━━━━━ Excerto selecionado

#Opinião: “Enriquecimento Ambiental: a importância dos estímulos nos animais”

Por: Francisco Ramos, curador do Zoo Santo Inácio

Em estado selvagem, os animais deparam-se constantemente com diferentes desafios e estímulos, seja na busca por alimento, abrigo ou parceiro sexual, pelo facto de se encontrarem inseridos num ambiente em contínua mudança. Porém, quando estes habitam em zoológicos, a alimentação é fornecida segundo regimes controlados e previsíveis; existe proteção de muitas das potenciais interações competitivas; os parceiros sexuais são escolhidos; o ambiente é seguro e não muda de forma drástica. Estas condições controladas podem despoletar apatia no animal, inibição dos comportamentos naturais e aumento da expressão de comportamentos anormais, comprometendo o bem-estar animal. É, então, mais que certo que existe a necessidade de recorrer a uma ferramenta que promova o bem-estar animal, denominada genericamente de enriquecimento ambiental.

O enriquecimento ambiental é, nada mais nada menos, que um processo dinâmico usado para criar ambientes interativos e complexos, de acordo com a ecologia de cada espécie, para os animais sob cuidados humanos. As alterações no ambiente são feitas com o objetivo de estimular os comportamentos naturais da espécie, aumentar o reportório comportamental e fornecer a possibilidade de escolha e controlo sobre o ambiente. Assim, pela adição de estímulos, sejam estes físicos, sensoriais, cognitivos, alimentares ou sociais, realizada através das mais variadas técnicas de enriquecimento ambiental, pretende-se, diariamente, compensar a falta de estímulos que os animais experienciariam no seu habitat natural.

━━━━━━━━━━

Perguntas a responder:
1 - Responda com base no artigo sobre enriquecimento ambiental:
(a) Que cargo ocupa o autor e em que instituição?
(b) Que efeitos podem as condições controladas dos zoológicos despoletar no animal?
(c) Que tipos de estímulos se podem adicionar ao ambiente?
2 - Prossiga o artigo sobre enriquecimento ambiental a partir da última frase apresentada.
As linhas que se seguem não têm qualquer relação com o artigo sobre enriquecimento ambiental.

━━━━━ Linhas extraídas

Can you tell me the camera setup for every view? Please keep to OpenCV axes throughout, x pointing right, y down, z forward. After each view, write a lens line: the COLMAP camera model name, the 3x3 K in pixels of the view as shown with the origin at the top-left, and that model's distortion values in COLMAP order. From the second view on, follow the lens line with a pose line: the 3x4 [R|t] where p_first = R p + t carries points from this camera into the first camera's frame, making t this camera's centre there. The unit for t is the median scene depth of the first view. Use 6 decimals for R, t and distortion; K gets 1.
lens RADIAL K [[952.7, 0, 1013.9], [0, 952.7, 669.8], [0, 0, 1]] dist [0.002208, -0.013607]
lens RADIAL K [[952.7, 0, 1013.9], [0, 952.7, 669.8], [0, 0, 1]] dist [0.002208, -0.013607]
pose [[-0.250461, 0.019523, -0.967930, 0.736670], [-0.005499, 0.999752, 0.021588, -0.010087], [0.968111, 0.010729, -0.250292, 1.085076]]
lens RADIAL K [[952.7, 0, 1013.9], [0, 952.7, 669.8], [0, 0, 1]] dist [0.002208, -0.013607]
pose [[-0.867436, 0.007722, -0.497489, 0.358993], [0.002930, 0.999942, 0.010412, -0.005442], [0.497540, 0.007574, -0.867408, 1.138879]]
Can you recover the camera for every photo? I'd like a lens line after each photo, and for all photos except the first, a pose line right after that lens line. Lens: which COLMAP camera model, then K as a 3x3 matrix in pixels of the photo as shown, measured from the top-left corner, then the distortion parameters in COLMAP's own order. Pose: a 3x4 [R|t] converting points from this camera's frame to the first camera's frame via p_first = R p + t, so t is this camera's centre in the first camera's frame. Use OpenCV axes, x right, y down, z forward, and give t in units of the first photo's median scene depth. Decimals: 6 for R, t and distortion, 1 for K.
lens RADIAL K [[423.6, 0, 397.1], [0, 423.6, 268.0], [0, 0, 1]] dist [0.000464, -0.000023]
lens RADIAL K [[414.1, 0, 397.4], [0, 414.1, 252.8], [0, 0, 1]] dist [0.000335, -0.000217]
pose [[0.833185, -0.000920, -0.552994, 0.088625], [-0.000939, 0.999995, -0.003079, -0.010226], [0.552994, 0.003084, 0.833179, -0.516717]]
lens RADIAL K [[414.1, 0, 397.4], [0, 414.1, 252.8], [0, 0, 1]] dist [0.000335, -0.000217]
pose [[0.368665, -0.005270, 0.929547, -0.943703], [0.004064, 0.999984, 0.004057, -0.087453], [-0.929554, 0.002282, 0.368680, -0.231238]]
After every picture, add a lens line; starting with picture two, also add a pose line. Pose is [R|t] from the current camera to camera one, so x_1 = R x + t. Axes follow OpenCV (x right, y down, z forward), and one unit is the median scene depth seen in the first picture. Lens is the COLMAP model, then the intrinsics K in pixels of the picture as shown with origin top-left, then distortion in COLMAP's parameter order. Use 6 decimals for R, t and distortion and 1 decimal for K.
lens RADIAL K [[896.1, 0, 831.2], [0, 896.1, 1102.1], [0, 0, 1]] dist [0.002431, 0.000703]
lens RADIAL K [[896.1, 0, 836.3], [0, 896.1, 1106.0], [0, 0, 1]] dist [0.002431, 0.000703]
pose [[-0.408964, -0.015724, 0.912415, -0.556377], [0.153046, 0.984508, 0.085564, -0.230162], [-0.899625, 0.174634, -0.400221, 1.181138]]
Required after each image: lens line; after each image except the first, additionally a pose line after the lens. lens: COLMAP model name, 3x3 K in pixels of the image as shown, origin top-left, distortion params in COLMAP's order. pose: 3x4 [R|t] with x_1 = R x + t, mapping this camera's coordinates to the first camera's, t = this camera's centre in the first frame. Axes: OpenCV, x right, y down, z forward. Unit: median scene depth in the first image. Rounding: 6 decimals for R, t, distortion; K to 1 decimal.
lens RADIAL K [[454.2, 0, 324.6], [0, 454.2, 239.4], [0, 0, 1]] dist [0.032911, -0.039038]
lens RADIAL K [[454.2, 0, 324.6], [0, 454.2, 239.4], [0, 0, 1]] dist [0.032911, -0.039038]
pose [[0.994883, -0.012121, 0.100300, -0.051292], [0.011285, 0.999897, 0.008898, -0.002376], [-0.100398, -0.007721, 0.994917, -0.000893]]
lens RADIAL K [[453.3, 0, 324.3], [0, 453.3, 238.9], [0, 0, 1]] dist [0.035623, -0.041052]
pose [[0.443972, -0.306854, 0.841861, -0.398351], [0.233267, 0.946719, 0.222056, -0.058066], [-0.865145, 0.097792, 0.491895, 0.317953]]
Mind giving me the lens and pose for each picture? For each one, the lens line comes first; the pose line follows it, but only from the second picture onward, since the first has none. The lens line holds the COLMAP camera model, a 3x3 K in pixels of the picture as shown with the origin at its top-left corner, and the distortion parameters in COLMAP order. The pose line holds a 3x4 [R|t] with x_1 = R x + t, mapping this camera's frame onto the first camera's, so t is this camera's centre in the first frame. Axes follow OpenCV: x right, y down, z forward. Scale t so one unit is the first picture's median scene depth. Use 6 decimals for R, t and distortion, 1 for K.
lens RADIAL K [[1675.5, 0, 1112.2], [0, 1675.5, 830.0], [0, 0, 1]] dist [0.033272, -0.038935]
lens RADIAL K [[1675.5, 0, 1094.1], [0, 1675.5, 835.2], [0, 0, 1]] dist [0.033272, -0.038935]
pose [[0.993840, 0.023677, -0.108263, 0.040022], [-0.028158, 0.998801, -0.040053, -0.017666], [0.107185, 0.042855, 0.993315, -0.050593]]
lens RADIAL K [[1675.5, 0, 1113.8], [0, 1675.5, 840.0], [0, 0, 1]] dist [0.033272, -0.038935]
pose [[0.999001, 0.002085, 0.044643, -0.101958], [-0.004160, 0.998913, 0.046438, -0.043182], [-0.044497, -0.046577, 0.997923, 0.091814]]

━━━━━━━━━━

Respostas:
1 -
(a) É curador do Zoo Santo Inácio.
(b) Apatia, inibição dos comportamentos naturais e aumento da expressão de comportamentos anormais.
(c) Estímulos físicos, sensoriais, cognitivos, alimentares ou sociais.

2 -
Consoante a ecologia da espécie e as necessidades individuais de cada espécime, o enriquecimento ambiental é definido apenas após a identificação dos comportamentos que se pretendem estimular ou, por outro lado, desencorajar. No Zoo Santo Inácio, existe uma lista de enriquecimentos para cada animal, que vai ao encontro do cumprimento do objetivo inicialmente delineado. A partir dessa lista, é elaborada uma planilha mensal de implementação de enriquecimentos para cada espécime. Para além disso, a aplicação de cada enriquecimento é documentada e avaliada, tendo em conta a interação do animal e o efeito que o enriquecimento causou no mesmo. Ao longo de todo o processo são feitos reajustes no plano e na aplicação dos enriquecimentos, devido aos resultados das avaliações realizadas pelos membros da Área Animal, à existência de casos clínicos ou possíveis outros eventos.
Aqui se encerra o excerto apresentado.